The fight to keep the rescue chopper in the Illawarra has been won.
In a major victory for the region, Kiama MP Gareth Ward yesterday told the Mercury NSW Health Minister Jillian Skinner had confirmed the vital aeromedical service would remain based at Albion Park.
The formal NSW government response to the NSW Aeromedical (Rotary Wing) Retrieval Services Final Report will be released next month but Mr Ward said the recommendation to move the service to Sydney had been rejected.
The good news comes just days after Mr Ward tabled in Parliament a 12,000-strong petition calling on the NSW government to keep the chopper in the region.
Mr Ward said it was a great victory for the Illawarra after a strong community-led campaign.
"I raised this issue directly with the Health Minister on numerous occasions and I am absolutely delighted to make this announcement," he said.
"I started the petition because no-one could convince me that moving a service from the Illawarra to Sydney would provide our community with a more effective service.
"This service saves lives. I am so thankful that Jillian Skinner has listened to our concerns and acted accordingly.
"I will always fight to improve our local health and emergency services in our region and I'm delighted that our fight has been successful."
Figures obtained by the Mercury under freedom of information legislation last month showed just how vital the service is to the region. They showed the rescue helicopter had carried out more than 400 missions in three years, including 270 inter-hospital missions and 150 pre-hospital missions.
Missions were mainly conducted in the Illawarra, Southern Highlands and South Coast, although there were some as far afield as the Blue Mountains, Canberra and Thredbo.

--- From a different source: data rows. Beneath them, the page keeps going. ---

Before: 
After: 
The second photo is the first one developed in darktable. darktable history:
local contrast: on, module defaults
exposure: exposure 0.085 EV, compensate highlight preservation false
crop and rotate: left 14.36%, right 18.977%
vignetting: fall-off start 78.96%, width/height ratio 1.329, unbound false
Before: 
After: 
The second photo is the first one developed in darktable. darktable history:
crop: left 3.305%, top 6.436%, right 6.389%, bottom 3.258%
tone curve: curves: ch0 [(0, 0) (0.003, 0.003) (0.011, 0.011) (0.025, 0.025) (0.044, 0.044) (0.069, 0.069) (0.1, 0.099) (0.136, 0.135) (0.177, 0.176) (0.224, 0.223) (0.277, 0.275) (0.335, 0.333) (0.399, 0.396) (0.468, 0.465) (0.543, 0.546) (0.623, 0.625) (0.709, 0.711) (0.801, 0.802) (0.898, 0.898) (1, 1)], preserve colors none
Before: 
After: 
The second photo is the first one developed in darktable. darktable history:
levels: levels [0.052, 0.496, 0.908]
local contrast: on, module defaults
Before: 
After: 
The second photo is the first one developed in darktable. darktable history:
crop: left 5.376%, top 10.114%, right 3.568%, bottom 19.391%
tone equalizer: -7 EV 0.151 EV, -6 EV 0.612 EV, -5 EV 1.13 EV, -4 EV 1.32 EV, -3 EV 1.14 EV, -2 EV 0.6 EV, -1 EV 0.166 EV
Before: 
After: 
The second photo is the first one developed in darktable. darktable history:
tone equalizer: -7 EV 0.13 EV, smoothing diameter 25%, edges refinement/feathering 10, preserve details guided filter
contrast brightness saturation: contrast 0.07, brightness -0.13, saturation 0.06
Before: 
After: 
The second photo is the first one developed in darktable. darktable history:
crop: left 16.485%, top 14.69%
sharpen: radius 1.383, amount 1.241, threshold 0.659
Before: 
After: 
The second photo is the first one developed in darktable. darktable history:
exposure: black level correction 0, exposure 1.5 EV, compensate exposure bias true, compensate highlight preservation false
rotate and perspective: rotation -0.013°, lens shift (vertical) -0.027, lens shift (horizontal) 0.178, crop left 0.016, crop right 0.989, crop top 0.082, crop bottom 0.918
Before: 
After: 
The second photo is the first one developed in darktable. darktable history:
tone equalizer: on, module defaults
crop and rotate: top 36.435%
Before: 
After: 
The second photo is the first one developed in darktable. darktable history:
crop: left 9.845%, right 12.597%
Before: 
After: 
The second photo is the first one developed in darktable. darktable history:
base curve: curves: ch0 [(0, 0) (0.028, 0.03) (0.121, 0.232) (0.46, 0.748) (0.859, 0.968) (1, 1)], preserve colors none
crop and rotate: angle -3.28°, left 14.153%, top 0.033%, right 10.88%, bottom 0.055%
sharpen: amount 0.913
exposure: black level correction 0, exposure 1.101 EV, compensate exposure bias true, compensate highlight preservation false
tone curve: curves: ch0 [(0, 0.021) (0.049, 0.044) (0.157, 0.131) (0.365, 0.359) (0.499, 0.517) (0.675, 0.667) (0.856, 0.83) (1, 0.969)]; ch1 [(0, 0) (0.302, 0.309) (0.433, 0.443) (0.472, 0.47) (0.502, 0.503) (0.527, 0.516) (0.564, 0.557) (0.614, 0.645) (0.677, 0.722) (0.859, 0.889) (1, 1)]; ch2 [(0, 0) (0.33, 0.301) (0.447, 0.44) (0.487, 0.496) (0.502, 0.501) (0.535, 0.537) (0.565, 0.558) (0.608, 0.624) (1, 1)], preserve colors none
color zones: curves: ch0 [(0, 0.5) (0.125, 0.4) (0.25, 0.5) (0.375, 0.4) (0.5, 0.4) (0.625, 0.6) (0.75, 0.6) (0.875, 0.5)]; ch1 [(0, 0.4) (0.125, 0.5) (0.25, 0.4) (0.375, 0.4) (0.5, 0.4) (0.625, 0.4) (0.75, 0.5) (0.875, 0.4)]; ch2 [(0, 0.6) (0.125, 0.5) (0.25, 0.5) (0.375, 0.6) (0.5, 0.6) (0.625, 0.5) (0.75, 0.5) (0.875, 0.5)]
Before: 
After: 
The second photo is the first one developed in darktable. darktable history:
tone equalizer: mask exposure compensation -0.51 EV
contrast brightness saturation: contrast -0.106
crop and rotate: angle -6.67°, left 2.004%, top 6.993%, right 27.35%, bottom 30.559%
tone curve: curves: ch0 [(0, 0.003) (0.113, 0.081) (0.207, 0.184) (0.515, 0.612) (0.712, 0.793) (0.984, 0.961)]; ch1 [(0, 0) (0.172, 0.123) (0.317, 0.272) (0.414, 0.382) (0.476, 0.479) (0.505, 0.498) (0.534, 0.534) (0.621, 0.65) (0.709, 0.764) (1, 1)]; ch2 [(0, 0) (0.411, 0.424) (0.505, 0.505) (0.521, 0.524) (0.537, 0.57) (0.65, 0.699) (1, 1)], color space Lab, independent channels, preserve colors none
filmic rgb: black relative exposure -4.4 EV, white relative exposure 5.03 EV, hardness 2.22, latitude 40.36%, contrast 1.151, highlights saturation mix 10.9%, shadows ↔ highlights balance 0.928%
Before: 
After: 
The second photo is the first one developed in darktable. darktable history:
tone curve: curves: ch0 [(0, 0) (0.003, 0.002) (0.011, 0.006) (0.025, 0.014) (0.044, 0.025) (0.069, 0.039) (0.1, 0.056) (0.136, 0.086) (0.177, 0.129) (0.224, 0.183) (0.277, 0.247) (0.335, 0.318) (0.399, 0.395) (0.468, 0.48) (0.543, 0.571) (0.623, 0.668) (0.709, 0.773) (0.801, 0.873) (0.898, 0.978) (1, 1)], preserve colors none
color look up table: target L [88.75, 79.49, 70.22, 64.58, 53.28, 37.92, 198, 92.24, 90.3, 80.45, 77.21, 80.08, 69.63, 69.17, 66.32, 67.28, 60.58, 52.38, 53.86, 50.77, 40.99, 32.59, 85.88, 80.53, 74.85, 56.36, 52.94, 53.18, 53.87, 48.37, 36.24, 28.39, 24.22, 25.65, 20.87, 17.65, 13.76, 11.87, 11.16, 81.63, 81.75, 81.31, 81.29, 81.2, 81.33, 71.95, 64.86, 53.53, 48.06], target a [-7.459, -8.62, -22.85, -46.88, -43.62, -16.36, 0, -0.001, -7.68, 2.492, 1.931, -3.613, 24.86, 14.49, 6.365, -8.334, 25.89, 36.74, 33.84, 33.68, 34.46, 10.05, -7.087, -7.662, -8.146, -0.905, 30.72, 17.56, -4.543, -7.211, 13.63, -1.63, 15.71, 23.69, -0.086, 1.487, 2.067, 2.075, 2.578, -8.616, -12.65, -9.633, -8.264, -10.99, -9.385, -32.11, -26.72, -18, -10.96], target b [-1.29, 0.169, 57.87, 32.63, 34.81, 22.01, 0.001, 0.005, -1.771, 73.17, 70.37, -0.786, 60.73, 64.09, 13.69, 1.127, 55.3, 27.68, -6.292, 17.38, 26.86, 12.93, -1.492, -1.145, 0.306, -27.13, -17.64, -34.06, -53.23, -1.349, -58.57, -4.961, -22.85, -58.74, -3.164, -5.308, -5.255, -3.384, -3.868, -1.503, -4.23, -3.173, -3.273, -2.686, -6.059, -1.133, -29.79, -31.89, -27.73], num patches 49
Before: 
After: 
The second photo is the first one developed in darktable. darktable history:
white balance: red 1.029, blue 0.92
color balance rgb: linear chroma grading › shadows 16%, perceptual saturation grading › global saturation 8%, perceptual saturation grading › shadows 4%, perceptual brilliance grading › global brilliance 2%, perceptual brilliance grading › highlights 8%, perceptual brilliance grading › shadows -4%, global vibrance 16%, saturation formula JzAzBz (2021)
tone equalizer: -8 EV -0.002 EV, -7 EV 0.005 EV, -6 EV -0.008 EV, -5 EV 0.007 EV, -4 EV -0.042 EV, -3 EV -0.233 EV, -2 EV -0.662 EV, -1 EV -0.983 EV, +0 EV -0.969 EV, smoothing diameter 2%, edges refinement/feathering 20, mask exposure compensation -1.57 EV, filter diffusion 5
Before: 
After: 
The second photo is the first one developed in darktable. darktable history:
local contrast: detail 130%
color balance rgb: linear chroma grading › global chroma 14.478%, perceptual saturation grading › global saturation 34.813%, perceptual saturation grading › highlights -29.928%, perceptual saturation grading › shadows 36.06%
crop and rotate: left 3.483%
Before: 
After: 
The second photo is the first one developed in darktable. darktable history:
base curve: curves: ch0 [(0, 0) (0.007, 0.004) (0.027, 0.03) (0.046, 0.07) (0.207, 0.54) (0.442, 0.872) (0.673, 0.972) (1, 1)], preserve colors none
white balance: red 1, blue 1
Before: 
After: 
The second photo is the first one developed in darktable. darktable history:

Mr Ward said because it had been tabled, the petition was still up for debate on August 15, although he was now planning a victory speech for that day.
He said a number of people had helped lead the campaign to retain the service at Albion Park, including South Coast Labour Council secretary Arthur Rorris and Rotary Club of Wollongong president Leigh Robinson.
Mr Robinson yesterday welcomed the announcement that the service would not be relocated.
"It is a fine example of community effort being able to achieve a positive outcome," he said.
"It was due to the wholehearted response of the Illawarra community that we were able to gather such a large volume of signatures that I hope helped persuade the Minister for Health in making her decision."
The independent Ernst & Young review which came to light in January claimed the government could save millions of dollars each year by moving the Illawarra aircraft to Sydney.
It's believed the government had also been considering moving the base to Nowra.